The nakedly militant strategy on our side has only made the nakedly militant strategy from OBL and Co. more appealing. Cause and effect. Logarithmic progressions of violence based on perception of impending doom. Both sides of militants are using it to try and gain power. Rumsfeld's disastrous leadership has led to a need for him to "double down" the bet.

And yes, Rumsfeld is a "him" that needs kicking out.

UPDATE; More responsese....Yglesias and some Democrats.

Here's the video where Rumsfeld calls 65% of Americans morally and intellectually wrong and Nazi appeasers.

Recall, this is the man who said, "We know where [the WMD] are. They are in the area around Tikrit and Baghdad." March 30, 2003

--
UPDATE2: The Olbermann Response.
The man who sees absolutes, where all other men see nuances and shades of meaning, is either a prophet, or a quack.

Donald H. Rumsfeld is not a prophet.

Mr. Rumsfeld’s remarkable speech to the American Legion yesterday demands the deep analysis—and the sober contemplation—of every American.

For it did not merely serve to impugn the morality or intelligence -- indeed, the loyalty -- of the majority of Americans who oppose the transient occupants of the highest offices in the land. Worse, still, it credits those same transient occupants -- our employees -- with a total omniscience; a total omniscience which neither common sense, nor this administration’s track record at home or abroad, suggests they deserve.

Dissent and disagreement with government is the life’s blood of human freedom; and not merely because it is the first roadblock against the kind of tyranny the men Mr. Rumsfeld likes to think of as “his” troops still fight, this very evening, in Iraq.

It is also essential. Because just every once in awhile it is right and the power to which it speaks, is wrong.

In a small irony, however, Mr. Rumsfeld’s speechwriter was adroit in invoking the memory of the appeasement of the Nazis. For in their time, there was another government faced with true peril—with a growing evil—powerful and remorseless.
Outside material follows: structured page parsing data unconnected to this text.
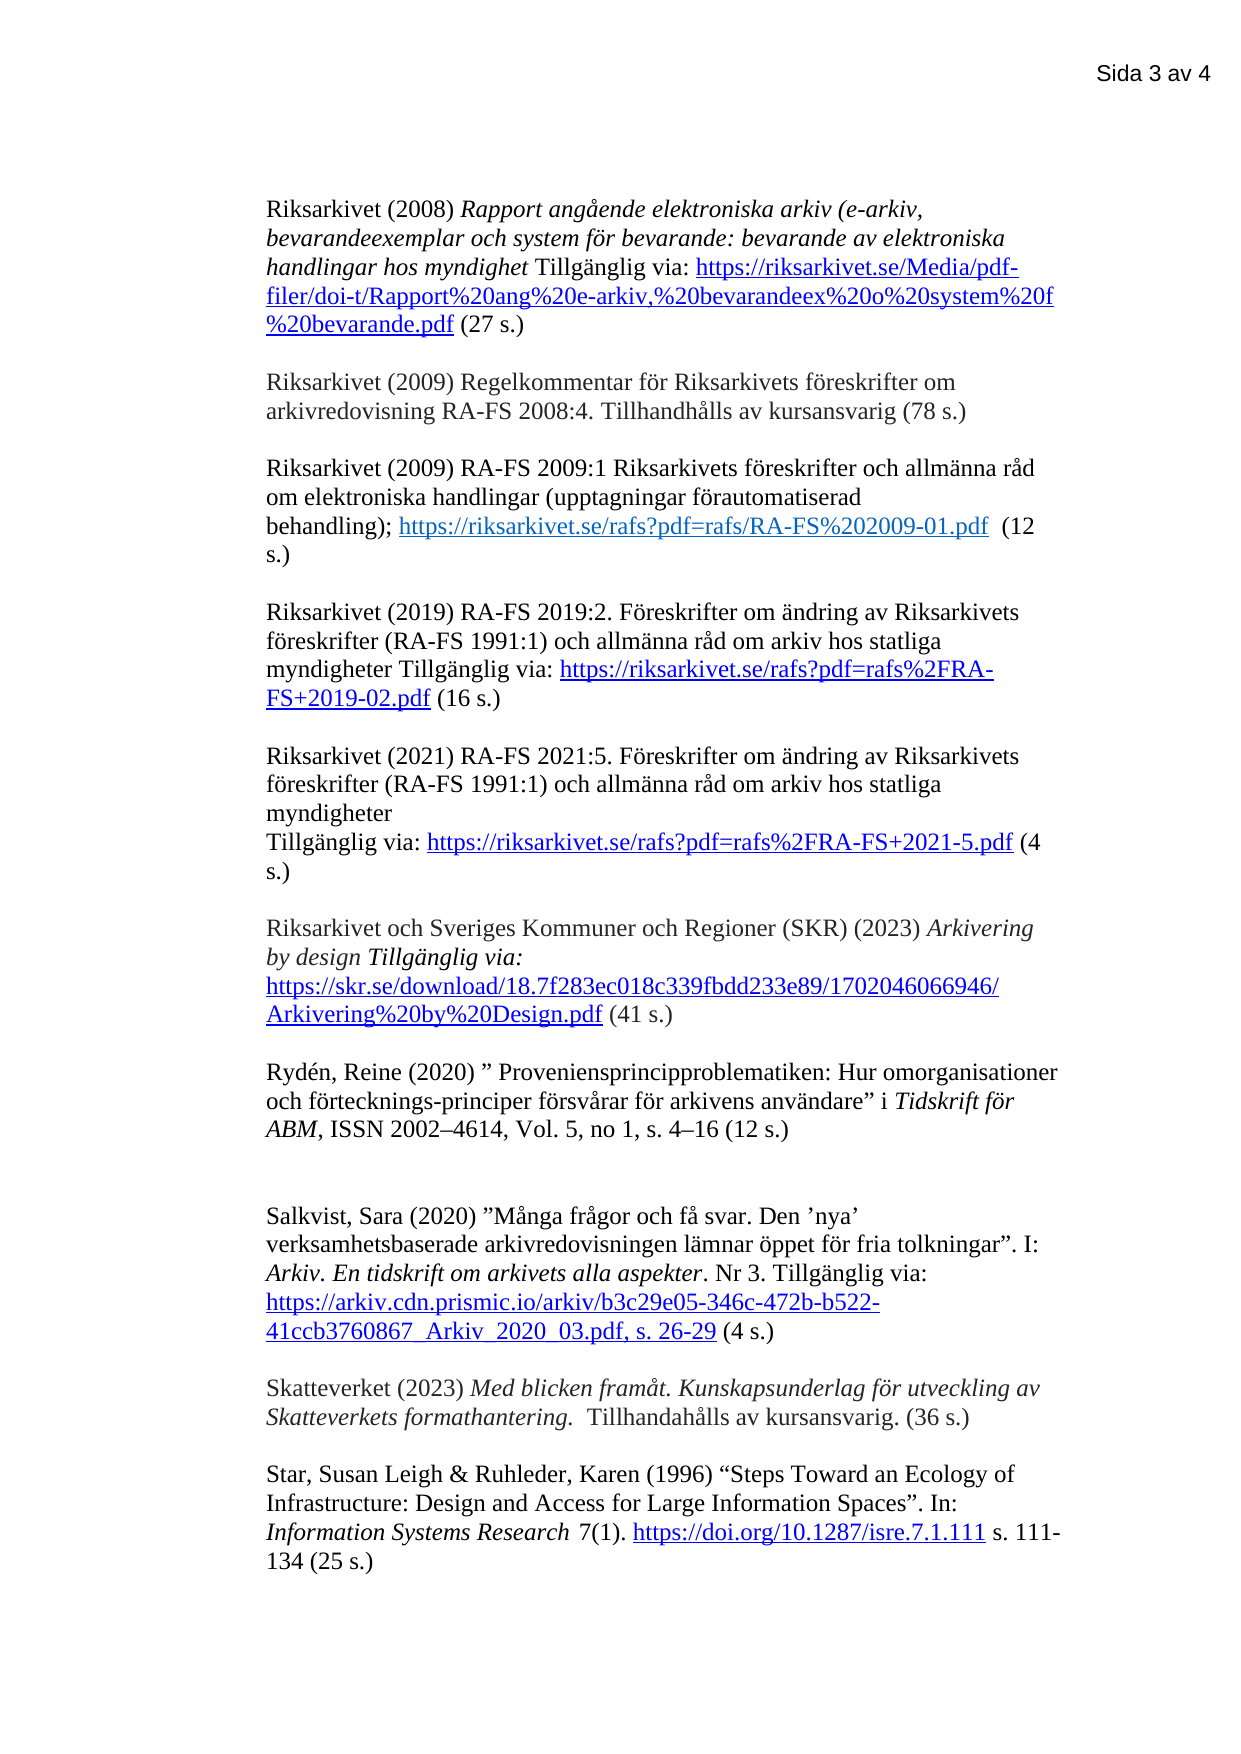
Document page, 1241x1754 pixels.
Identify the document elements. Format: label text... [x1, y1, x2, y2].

text Riksarkivet (2021) RA-FS 2021:5. Föreskrifter om ändring av Riksarkivets föreskrifter (RA-FS 1991:1) och allmänna råd om arkiv hos statliga myndigheter [266, 741, 1063, 827]
text Rydén, Reine (2020) ” Proveniensprincipproblematiken: Hur omorganisationer och förtecknings-principer försvårar för arkivens användare” i Tidskrift för ABM, ISSN 2002–4614, Vol. 5, no 1, s. 4–16 (12 s.) [266, 1057, 1063, 1143]
text Riksarkivet (2009) RA-FS 2009:1 Riksarkivets föreskrifter och allmänna råd om elektroniska handlingar (upptagningar förautomatiserad behandling); https://riksarkivet.se/rafs?pdf=rafs/RA-FS%202009-01.pdf (12 s.) [266, 453, 1063, 568]
text Riksarkivet (2008) Rapport angående elektroniska arkiv (e-arkiv, bevarandeexemplar och system för bevarande: bevarande av elektroniska handlingar hos myndighet Tillgänglig via: https://riksarkivet.se/Media/pdf-filer/doi-t/Rapport%20ang%20e-arkiv,%20bevarandeex%20o%20system%20f%20bevarande.pdf (27 s.) [266, 194, 1063, 338]
text Riksarkivet och Sveriges Kommuner och Regioner (SKR) (2023) Arkivering by design Tillgänglig via: https://skr.se/download/18.7f283ec018c339fbdd233e89/1702046066946/Arkivering%20by%20Design.pdf (41 s.) [266, 913, 1063, 1028]
text Skatteverket (2023) Med blicken framåt. Kunskapsunderlag för utveckling av Skatteverkets formathantering. Tillhandahålls av kursansvarig. (36 s.) [266, 1373, 1063, 1431]
text Riksarkivet (2009) Regelkommentar för Riksarkivets föreskrifter om arkivredovisning RA-FS 2008:4. Tillhandhålls av kursansvarig (78 s.) [266, 367, 1063, 424]
text Tillgänglig via: https://riksarkivet.se/rafs?pdf=rafs%2FRA-FS+2021-5.pdf (4 s.) [266, 827, 1063, 884]
text Salkvist, Sara (2020) ”Många frågor och få svar. Den ’nya’ verksamhetsbaserade arkivredovisningen lämnar öppet för fria tolkningar”. I: Arkiv. En tidskrift om arkivets alla aspekter. Nr 3. Tillgänglig via: https://arkiv.cdn.prismic.io/arkiv/b3c29e05-346c-472b-b522-41ccb3760867_Arkiv_2020_03.pdf, s. 26-29 (4 s.) [266, 1201, 1063, 1344]
text Star, Susan Leigh & Ruhleder, Karen (1996) “Steps Toward an Ecology of Infrastructure: Design and Access for Large Information Spaces”. In: Information Systems Research 7(1). https://doi.org/10.1287/isre.7.1.111 s. 111-134 (25 s.) [266, 1459, 1063, 1574]
text Riksarkivet (2019) RA-FS 2019:2. Föreskrifter om ändring av Riksarkivets föreskrifter (RA-FS 1991:1) och allmänna råd om arkiv hos statliga myndigheter Tillgänglig via: https://riksarkivet.se/rafs?pdf=rafs%2FRA-FS+2019-02.pdf (16 s.) [266, 597, 1063, 712]
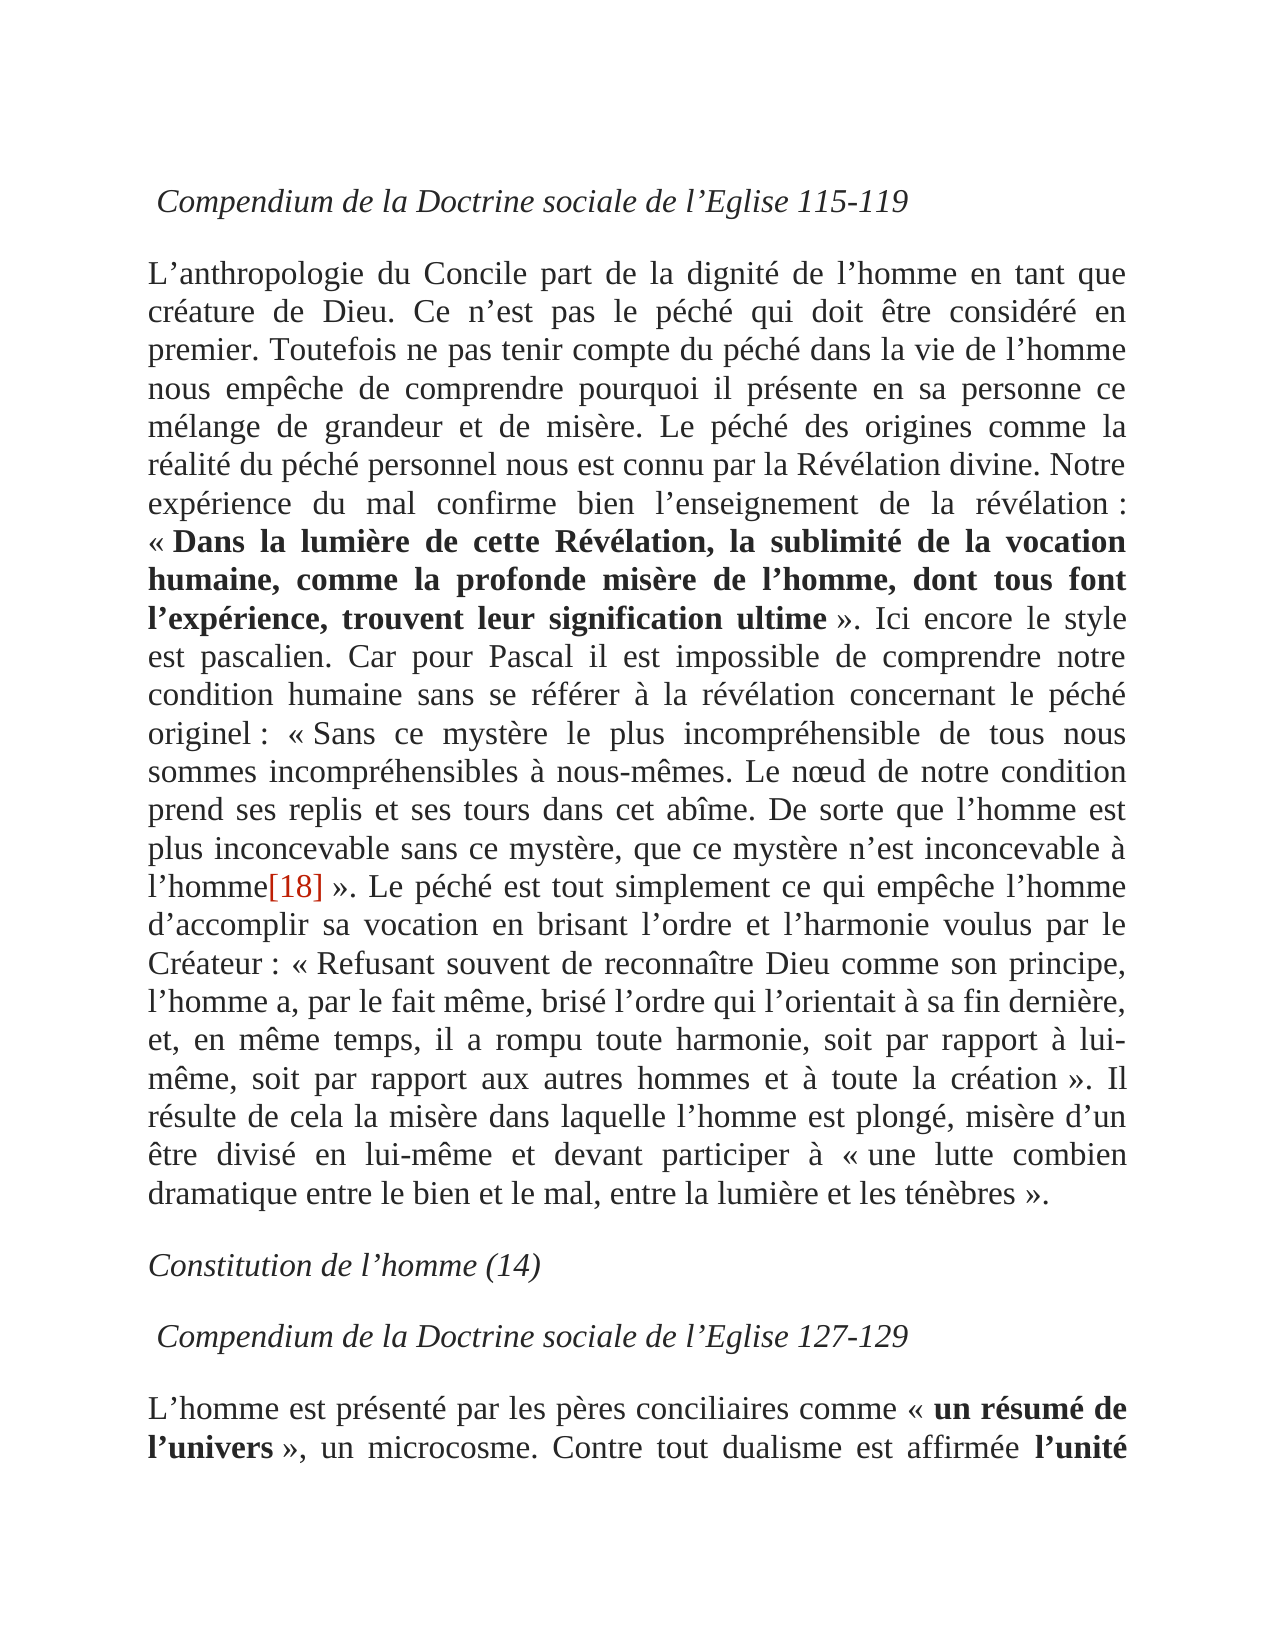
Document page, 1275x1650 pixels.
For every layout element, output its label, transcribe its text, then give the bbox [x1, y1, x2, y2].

text Compendium de la Doctrine sociale de l’Eglise 127-129 [148, 1317, 1127, 1355]
text L’anthropologie du Concile part de la dignité de l’homme en tant que créature de Dieu. Ce n’est pas le péché qui doit être considéré en premier. Toutefois ne pas tenir compte du péché dans la vie de l’homme nous empêche de comprendre pourquoi il présente en sa personne ce mélange de grandeur et de misère. Le péché des origines comme la réalité du péché personnel nous est connu par la Révélation divine. Notre expérience du mal confirme bien l’enseignement de la révélation : « Dans la lumière de cette Révélation, la sublimité de la vocation humaine, comme la profonde misère de l’homme, dont tous font l’expérience, trouvent leur signification ultime ». Ici encore le style est pascalien. Car pour Pascal il est impossible de comprendre notre condition humaine sans se référer à la révélation concernant le péché originel : « Sans ce mystère le plus incompréhensible de tous nous sommes incompréhensibles à nous-mêmes. Le nœud de notre condition prend ses replis et ses tours dans cet abîme. De sorte que l’homme est plus inconcevable sans ce mystère, que ce mystère n’est inconcevable à l’homme[18] ». Le péché est tout simplement ce qui empêche l’homme d’accomplir sa vocation en brisant l’ordre et l’harmonie voulus par le Créateur : « Refusant souvent de reconnaître Dieu comme son principe, l’homme a, par le fait même, brisé l’ordre qui l’orientait à sa fin dernière, et, en même temps, il a rompu toute harmonie, soit par rapport à lui-même, soit par rapport aux autres hommes et à toute la création ». Il résulte de cela la misère dans laquelle l’homme est plongé, misère d’un être divisé en lui-même et devant participer à « une lutte combien dramatique entre le bien et le mal, entre la lumière et les ténèbres ». [148, 253, 1127, 1211]
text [148, 1389, 1127, 1465]
text Constitution de l’homme (14) [148, 1245, 1127, 1283]
text Compendium de la Doctrine sociale de l’Eglise 115-119 [148, 181, 1127, 219]
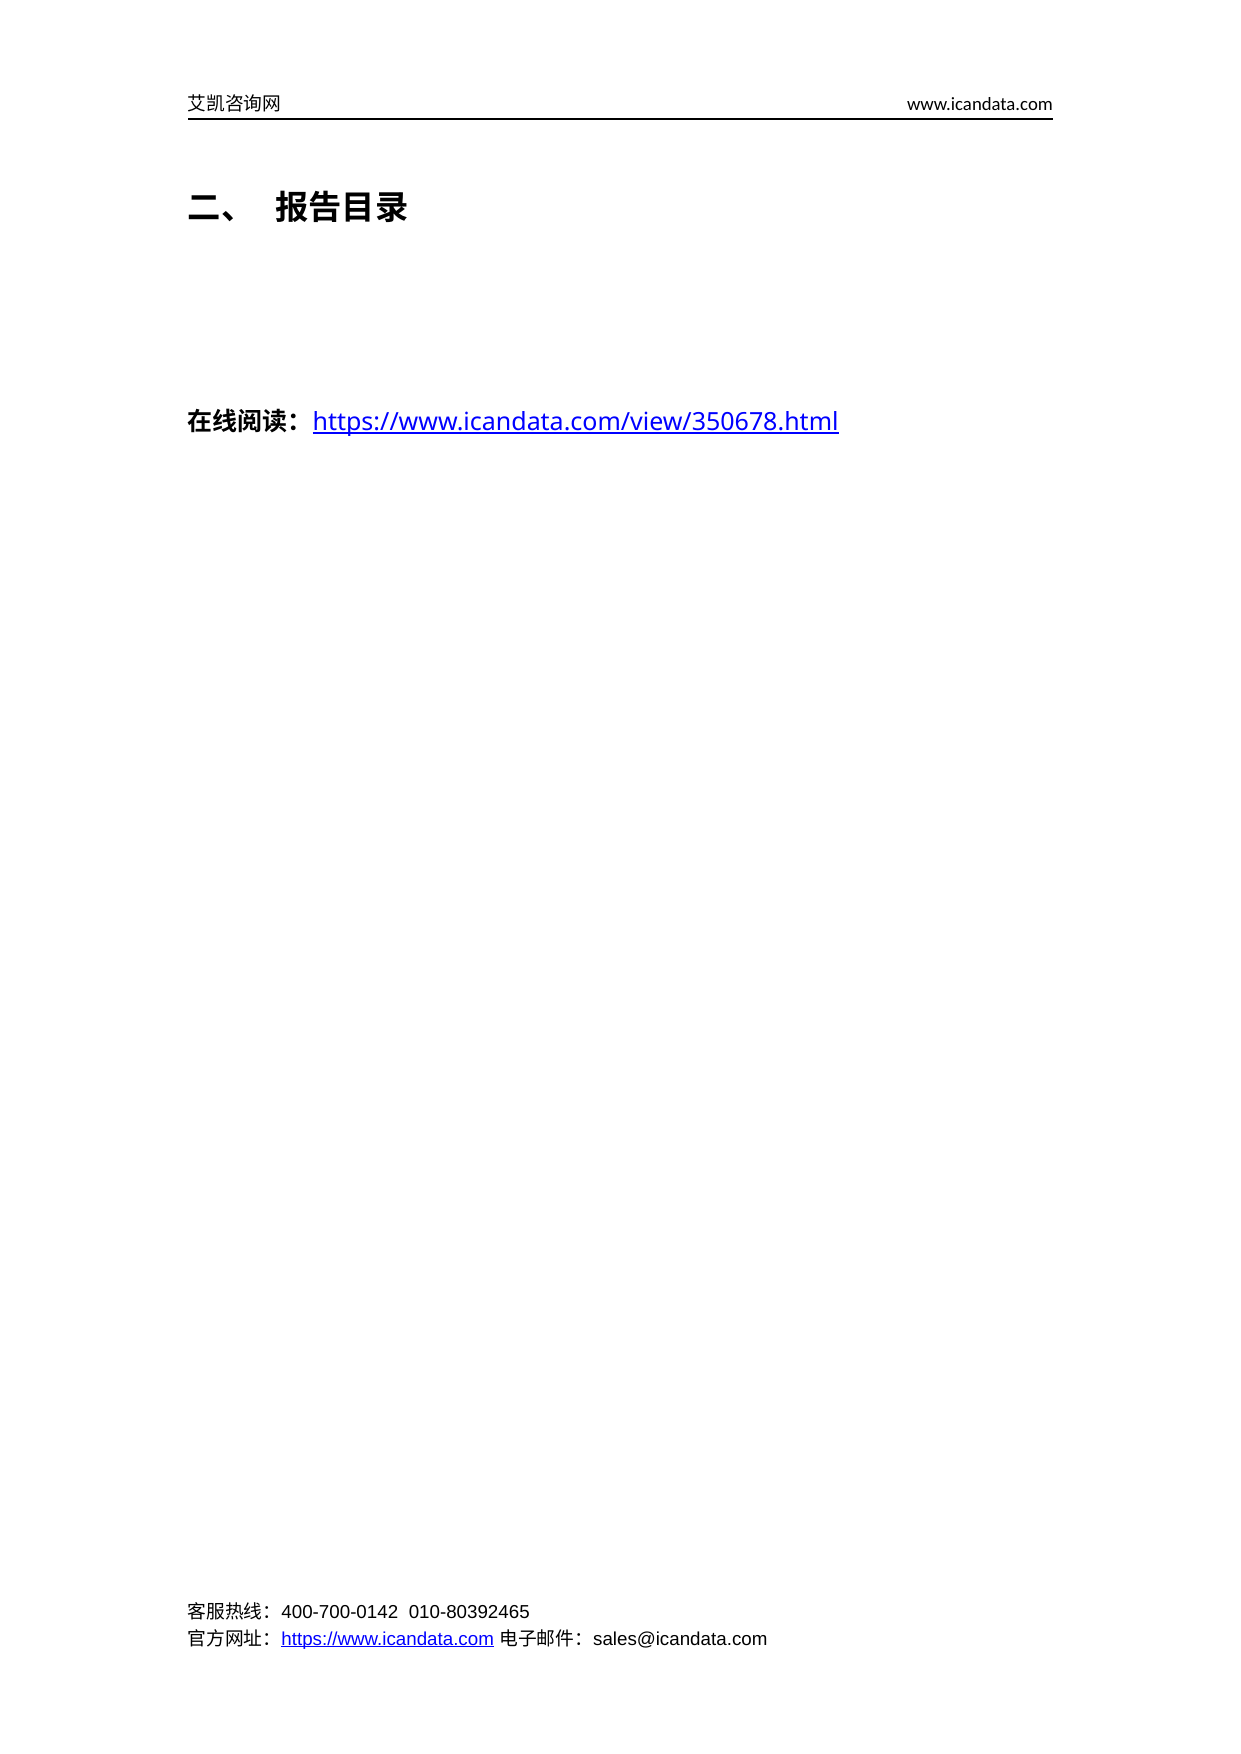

That government, like Mr. Rumsfeld’s, had a monopoly on all the facts. It, too, had the “secret information.” It alone had the true picture of the threat. It too dismissed and insulted its critics in terms like Mr. Rumsfeld’s -- questioning their intellect and their morality.

That government was England’s, in the 1930’s.
It get better from there. Mr. Olbermann obvious believes, like I do, that the strategy we are using (militarism, IMHO) is flawed. Viciously flawed.